• [Do this]
Can you give every line of the data below as a numbered list, skipping blank lines and leaving the pictures out?

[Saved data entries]
* start *

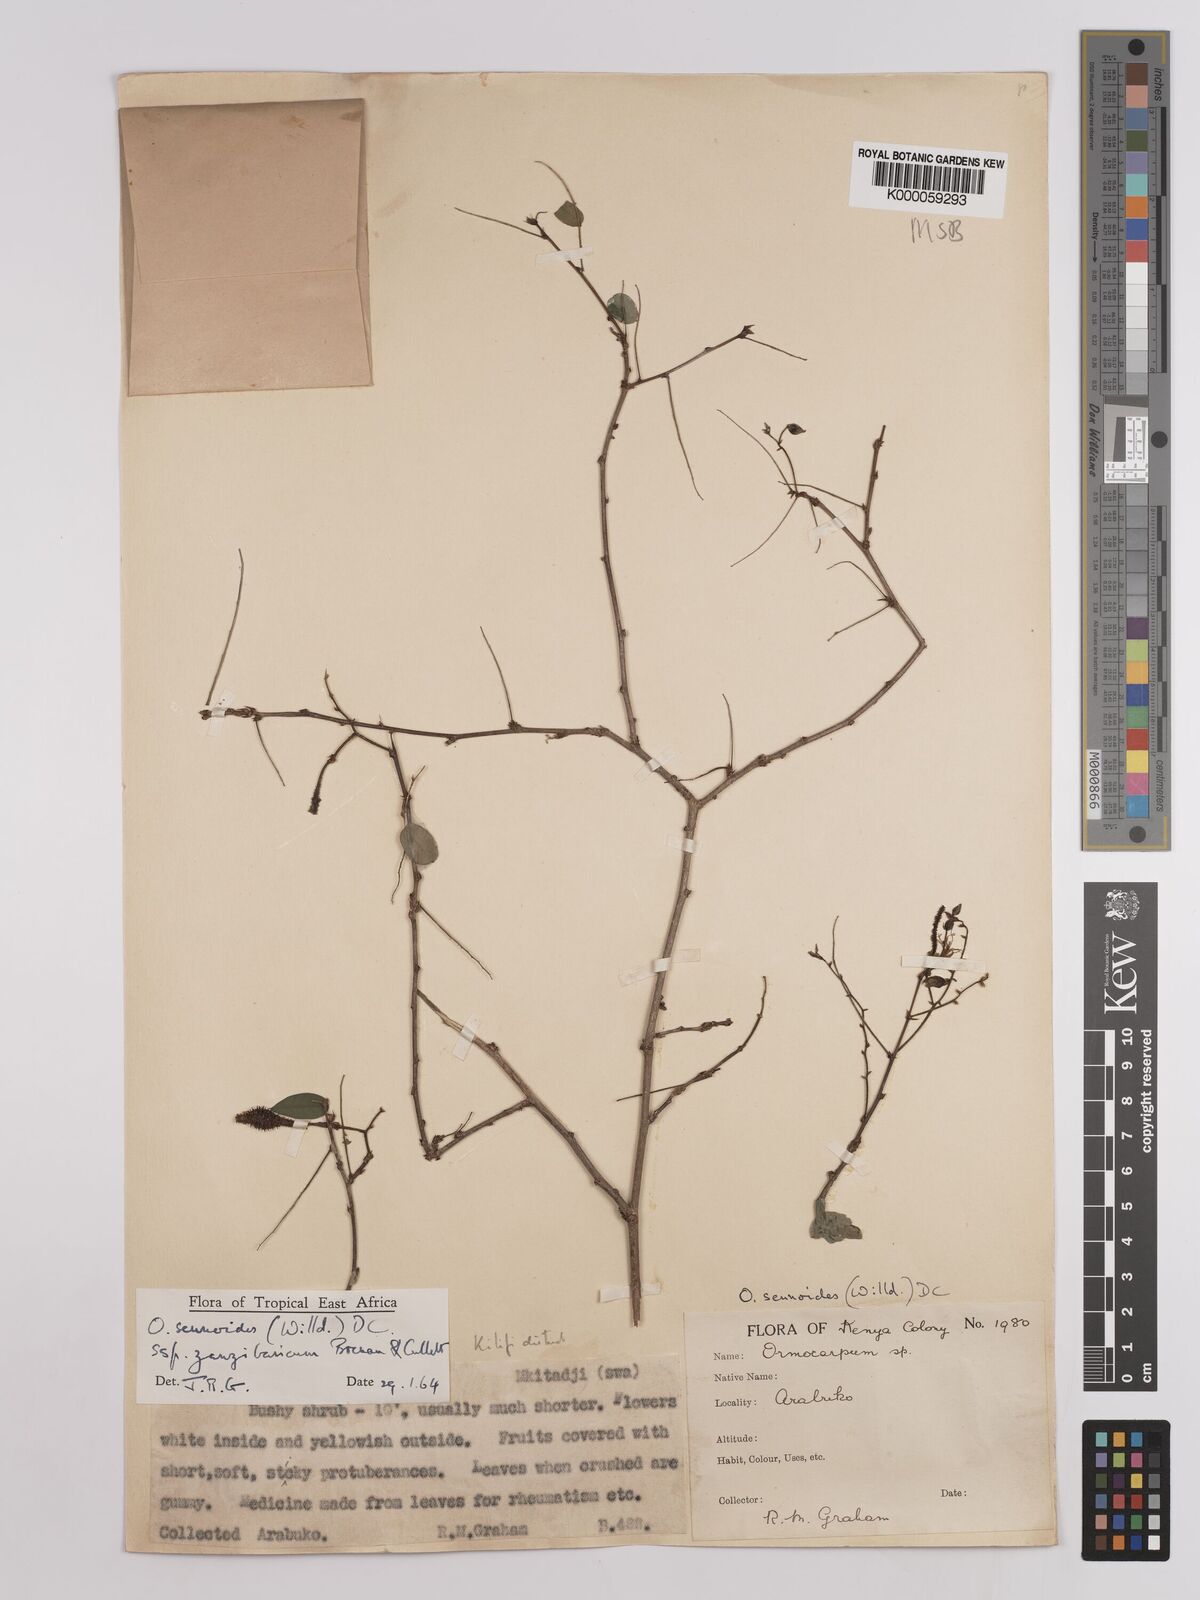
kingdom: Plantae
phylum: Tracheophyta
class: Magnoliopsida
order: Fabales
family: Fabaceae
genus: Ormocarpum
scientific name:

* end *

• [Completed task]
1. kingdom: Plantae
2. phylum: Tracheophyta
3. class: Magnoliopsida
4. order: Fabales
5. family: Fabaceae
6. genus: Ormocarpum
7. scientific name:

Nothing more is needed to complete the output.